### WHAT NEEDS TO BE DONE
Please reproduce the items below, substituting "sorhus" for every occurrence of "sindresorhus" and leaving everything else unchanged.

### THE DATA
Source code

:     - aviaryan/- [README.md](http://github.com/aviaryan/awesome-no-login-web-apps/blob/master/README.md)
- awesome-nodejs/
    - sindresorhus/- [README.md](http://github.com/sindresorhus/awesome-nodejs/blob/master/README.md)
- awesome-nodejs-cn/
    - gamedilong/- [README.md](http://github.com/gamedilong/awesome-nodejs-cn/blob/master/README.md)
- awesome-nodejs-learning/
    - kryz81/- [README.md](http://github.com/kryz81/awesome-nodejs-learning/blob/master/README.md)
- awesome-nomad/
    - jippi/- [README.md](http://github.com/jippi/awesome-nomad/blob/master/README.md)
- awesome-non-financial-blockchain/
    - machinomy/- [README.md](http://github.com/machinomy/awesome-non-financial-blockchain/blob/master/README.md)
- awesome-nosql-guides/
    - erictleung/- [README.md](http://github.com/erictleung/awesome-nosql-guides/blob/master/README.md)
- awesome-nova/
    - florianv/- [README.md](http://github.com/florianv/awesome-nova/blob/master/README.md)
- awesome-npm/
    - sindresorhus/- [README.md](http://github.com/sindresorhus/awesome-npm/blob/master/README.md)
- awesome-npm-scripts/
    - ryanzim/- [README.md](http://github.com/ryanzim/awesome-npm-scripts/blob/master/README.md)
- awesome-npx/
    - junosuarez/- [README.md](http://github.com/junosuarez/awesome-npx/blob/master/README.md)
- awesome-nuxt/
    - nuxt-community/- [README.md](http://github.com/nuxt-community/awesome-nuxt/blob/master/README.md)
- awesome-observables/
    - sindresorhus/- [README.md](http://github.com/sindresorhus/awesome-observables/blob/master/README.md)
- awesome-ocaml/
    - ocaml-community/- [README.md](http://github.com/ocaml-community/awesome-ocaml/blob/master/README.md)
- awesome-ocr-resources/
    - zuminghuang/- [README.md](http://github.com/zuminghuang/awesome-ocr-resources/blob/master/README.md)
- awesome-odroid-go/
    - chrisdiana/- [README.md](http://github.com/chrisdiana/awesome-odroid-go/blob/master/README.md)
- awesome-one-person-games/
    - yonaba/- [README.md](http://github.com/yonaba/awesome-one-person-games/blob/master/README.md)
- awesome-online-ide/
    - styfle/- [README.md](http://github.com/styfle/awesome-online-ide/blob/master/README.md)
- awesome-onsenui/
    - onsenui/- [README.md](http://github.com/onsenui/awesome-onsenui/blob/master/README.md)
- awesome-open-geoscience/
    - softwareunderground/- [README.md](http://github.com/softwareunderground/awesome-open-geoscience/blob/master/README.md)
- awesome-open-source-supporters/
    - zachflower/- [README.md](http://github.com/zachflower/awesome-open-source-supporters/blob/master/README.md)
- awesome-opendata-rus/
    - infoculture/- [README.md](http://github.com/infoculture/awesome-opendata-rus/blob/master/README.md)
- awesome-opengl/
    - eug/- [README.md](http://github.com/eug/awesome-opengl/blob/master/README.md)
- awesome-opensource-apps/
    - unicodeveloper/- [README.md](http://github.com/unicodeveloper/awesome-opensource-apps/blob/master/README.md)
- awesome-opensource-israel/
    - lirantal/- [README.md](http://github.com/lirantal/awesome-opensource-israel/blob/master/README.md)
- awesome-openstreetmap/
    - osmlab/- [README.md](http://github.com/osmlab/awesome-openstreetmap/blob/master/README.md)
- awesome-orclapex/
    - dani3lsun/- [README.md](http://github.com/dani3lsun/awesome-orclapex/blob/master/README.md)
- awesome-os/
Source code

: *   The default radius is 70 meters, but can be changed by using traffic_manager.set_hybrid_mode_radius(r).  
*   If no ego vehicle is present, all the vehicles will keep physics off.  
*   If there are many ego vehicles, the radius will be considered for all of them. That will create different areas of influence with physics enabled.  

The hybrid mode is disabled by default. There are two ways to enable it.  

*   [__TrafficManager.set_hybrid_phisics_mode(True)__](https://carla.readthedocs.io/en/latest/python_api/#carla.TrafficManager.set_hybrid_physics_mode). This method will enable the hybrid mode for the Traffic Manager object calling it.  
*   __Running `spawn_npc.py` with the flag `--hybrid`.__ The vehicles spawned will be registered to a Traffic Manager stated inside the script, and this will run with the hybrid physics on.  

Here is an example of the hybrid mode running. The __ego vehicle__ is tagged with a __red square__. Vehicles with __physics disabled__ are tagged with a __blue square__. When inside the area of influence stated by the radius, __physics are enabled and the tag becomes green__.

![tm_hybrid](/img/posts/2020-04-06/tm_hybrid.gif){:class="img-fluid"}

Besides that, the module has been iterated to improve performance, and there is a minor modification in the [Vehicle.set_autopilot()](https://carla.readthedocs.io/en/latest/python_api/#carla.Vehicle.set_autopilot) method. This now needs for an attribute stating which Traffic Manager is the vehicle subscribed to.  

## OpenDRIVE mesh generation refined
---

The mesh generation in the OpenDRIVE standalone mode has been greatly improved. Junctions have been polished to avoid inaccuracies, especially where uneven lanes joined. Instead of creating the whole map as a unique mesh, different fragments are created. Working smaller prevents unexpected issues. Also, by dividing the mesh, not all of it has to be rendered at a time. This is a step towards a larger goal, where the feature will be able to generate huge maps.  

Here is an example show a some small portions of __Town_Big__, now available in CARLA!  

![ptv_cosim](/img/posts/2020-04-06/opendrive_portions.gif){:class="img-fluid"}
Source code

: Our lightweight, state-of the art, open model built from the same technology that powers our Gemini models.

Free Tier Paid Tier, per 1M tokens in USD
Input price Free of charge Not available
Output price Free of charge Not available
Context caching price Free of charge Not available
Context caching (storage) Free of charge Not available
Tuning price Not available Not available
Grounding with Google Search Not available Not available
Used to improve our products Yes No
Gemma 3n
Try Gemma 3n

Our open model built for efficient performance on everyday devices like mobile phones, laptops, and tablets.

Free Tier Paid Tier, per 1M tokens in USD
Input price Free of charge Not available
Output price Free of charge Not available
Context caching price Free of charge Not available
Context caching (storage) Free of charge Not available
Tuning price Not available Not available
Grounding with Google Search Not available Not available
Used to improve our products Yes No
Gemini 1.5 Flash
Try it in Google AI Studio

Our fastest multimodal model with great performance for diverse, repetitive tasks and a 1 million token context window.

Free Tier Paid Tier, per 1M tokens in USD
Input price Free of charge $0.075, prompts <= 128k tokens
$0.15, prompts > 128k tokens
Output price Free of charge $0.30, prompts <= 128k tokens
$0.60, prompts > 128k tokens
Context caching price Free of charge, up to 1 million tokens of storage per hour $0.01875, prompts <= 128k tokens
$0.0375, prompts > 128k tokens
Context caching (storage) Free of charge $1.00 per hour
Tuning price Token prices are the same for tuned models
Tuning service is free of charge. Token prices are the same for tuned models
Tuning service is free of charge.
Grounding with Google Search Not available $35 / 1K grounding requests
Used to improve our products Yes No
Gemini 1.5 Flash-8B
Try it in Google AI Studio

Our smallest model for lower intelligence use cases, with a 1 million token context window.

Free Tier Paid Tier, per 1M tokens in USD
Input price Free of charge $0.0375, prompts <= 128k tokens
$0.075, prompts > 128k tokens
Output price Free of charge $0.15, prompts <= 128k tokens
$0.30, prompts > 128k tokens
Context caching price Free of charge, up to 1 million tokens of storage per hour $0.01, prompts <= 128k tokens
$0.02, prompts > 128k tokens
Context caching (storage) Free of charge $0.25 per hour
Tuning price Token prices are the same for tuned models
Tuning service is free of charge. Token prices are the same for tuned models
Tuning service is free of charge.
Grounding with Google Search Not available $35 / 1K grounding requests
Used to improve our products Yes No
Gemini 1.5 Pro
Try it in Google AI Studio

### WRITTEN SOLUTION
Source code

:     - aviaryan/- [README.md](http://github.com/aviaryan/awesome-no-login-web-apps/blob/master/README.md)
- awesome-nodejs/
    - sorhus/- [README.md](http://github.com/sorhus/awesome-nodejs/blob/master/README.md)
- awesome-nodejs-cn/
    - gamedilong/- [README.md](http://github.com/gamedilong/awesome-nodejs-cn/blob/master/README.md)
- awesome-nodejs-learning/
    - kryz81/- [README.md](http://github.com/kryz81/awesome-nodejs-learning/blob/master/README.md)
- awesome-nomad/
    - jippi/- [README.md](http://github.com/jippi/awesome-nomad/blob/master/README.md)
- awesome-non-financial-blockchain/
    - machinomy/- [README.md](http://github.com/machinomy/awesome-non-financial-blockchain/blob/master/README.md)
- awesome-nosql-guides/
    - erictleung/- [README.md](http://github.com/erictleung/awesome-nosql-guides/blob/master/README.md)
- awesome-nova/
    - florianv/- [README.md](http://github.com/florianv/awesome-nova/blob/master/README.md)
- awesome-npm/
    - sorhus/- [README.md](http://github.com/sorhus/awesome-npm/blob/master/README.md)
- awesome-npm-scripts/
    - ryanzim/- [README.md](http://github.com/ryanzim/awesome-npm-scripts/blob/master/README.md)
- awesome-npx/
    - junosuarez/- [README.md](http://github.com/junosuarez/awesome-npx/blob/master/README.md)
- awesome-nuxt/
    - nuxt-community/- [README.md](http://github.com/nuxt-community/awesome-nuxt/blob/master/README.md)
- awesome-observables/
    - sorhus/- [README.md](http://github.com/sorhus/awesome-observables/blob/master/README.md)
- awesome-ocaml/
    - ocaml-community/- [README.md](http://github.com/ocaml-community/awesome-ocaml/blob/master/README.md)
- awesome-ocr-resources/
    - zuminghuang/- [README.md](http://github.com/zuminghuang/awesome-ocr-resources/blob/master/README.md)
- awesome-odroid-go/
    - chrisdiana/- [README.md](http://github.com/chrisdiana/awesome-odroid-go/blob/master/README.md)
- awesome-one-person-games/
    - yonaba/- [README.md](http://github.com/yonaba/awesome-one-person-games/blob/master/README.md)
- awesome-online-ide/
    - styfle/- [README.md](http://github.com/styfle/awesome-online-ide/blob/master/README.md)
- awesome-onsenui/
    - onsenui/- [README.md](http://github.com/onsenui/awesome-onsenui/blob/master/README.md)
- awesome-open-geoscience/
    - softwareunderground/- [README.md](http://github.com/softwareunderground/awesome-open-geoscience/blob/master/README.md)
- awesome-open-source-supporters/
    - zachflower/- [README.md](http://github.com/zachflower/awesome-open-source-supporters/blob/master/README.md)
- awesome-opendata-rus/
    - infoculture/- [README.md](http://github.com/infoculture/awesome-opendata-rus/blob/master/README.md)
- awesome-opengl/
    - eug/- [README.md](http://github.com/eug/awesome-opengl/blob/master/README.md)
- awesome-opensource-apps/
    - unicodeveloper/- [README.md](http://github.com/unicodeveloper/awesome-opensource-apps/blob/master/README.md)
- awesome-opensource-israel/
    - lirantal/- [README.md](http://github.com/lirantal/awesome-opensource-israel/blob/master/README.md)
- awesome-openstreetmap/
    - osmlab/- [README.md](http://github.com/osmlab/awesome-openstreetmap/blob/master/README.md)
- awesome-orclapex/
    - dani3lsun/- [README.md](http://github.com/dani3lsun/awesome-orclapex/blob/master/README.md)
- awesome-os/
Source code

: *   The default radius is 70 meters, but can be changed by using traffic_manager.set_hybrid_mode_radius(r).  
*   If no ego vehicle is present, all the vehicles will keep physics off.  
*   If there are many ego vehicles, the radius will be considered for all of them. That will create different areas of influence with physics enabled.  

The hybrid mode is disabled by default. There are two ways to enable it.  

*   [__TrafficManager.set_hybrid_phisics_mode(True)__](https://carla.readthedocs.io/en/latest/python_api/#carla.TrafficManager.set_hybrid_physics_mode). This method will enable the hybrid mode for the Traffic Manager object calling it.  
*   __Running `spawn_npc.py` with the flag `--hybrid`.__ The vehicles spawned will be registered to a Traffic Manager stated inside the script, and this will run with the hybrid physics on.  

Here is an example of the hybrid mode running. The __ego vehicle__ is tagged with a __red square__. Vehicles with __physics disabled__ are tagged with a __blue square__. When inside the area of influence stated by the radius, __physics are enabled and the tag becomes green__.

![tm_hybrid](/img/posts/2020-04-06/tm_hybrid.gif){:class="img-fluid"}

Besides that, the module has been iterated to improve performance, and there is a minor modification in the [Vehicle.set_autopilot()](https://carla.readthedocs.io/en/latest/python_api/#carla.Vehicle.set_autopilot) method. This now needs for an attribute stating which Traffic Manager is the vehicle subscribed to.  

## OpenDRIVE mesh generation refined
---

The mesh generation in the OpenDRIVE standalone mode has been greatly improved. Junctions have been polished to avoid inaccuracies, especially where uneven lanes joined. Instead of creating the whole map as a unique mesh, different fragments are created. Working smaller prevents unexpected issues. Also, by dividing the mesh, not all of it has to be rendered at a time. This is a step towards a larger goal, where the feature will be able to generate huge maps.  

Here is an example show a some small portions of __Town_Big__, now available in CARLA!  

![ptv_cosim](/img/posts/2020-04-06/opendrive_portions.gif){:class="img-fluid"}
Source code

: Our lightweight, state-of the art, open model built from the same technology that powers our Gemini models.

Free Tier Paid Tier, per 1M tokens in USD
Input price Free of charge Not available
Output price Free of charge Not available
Context caching price Free of charge Not available
Context caching (storage) Free of charge Not available
Tuning price Not available Not available
Grounding with Google Search Not available Not available
Used to improve our products Yes No
Gemma 3n
Try Gemma 3n

Our open model built for efficient performance on everyday devices like mobile phones, laptops, and tablets.

Free Tier Paid Tier, per 1M tokens in USD
Input price Free of charge Not available
Output price Free of charge Not available
Context caching price Free of charge Not available
Context caching (storage) Free of charge Not available
Tuning price Not available Not available
Grounding with Google Search Not available Not available
Used to improve our products Yes No
Gemini 1.5 Flash
Try it in Google AI Studio

Our fastest multimodal model with great performance for diverse, repetitive tasks and a 1 million token context window.

Free Tier Paid Tier, per 1M tokens in USD
Input price Free of charge $0.075, prompts <= 128k tokens
$0.15, prompts > 128k tokens
Output price Free of charge $0.30, prompts <= 128k tokens
$0.60, prompts > 128k tokens
Context caching price Free of charge, up to 1 million tokens of storage per hour $0.01875, prompts <= 128k tokens
$0.0375, prompts > 128k tokens
Context caching (storage) Free of charge $1.00 per hour
Tuning price Token prices are the same for tuned models
Tuning service is free of charge. Token prices are the same for tuned models
Tuning service is free of charge.
Grounding with Google Search Not available $35 / 1K grounding requests
Used to improve our products Yes No
Gemini 1.5 Flash-8B
Try it in Google AI Studio

Our smallest model for lower intelligence use cases, with a 1 million token context window.

Free Tier Paid Tier, per 1M tokens in USD
Input price Free of charge $0.0375, prompts <= 128k tokens
$0.075, prompts > 128k tokens
Output price Free of charge $0.15, prompts <= 128k tokens
$0.30, prompts > 128k tokens
Context caching price Free of charge, up to 1 million tokens of storage per hour $0.01, prompts <= 128k tokens
$0.02, prompts > 128k tokens
Context caching (storage) Free of charge $0.25 per hour
Tuning price Token prices are the same for tuned models
Tuning service is free of charge. Token prices are the same for tuned models
Tuning service is free of charge.
Grounding with Google Search Not available $35 / 1K grounding requests
Used to improve our products Yes No
Gemini 1.5 Pro
Try it in Google AI Studio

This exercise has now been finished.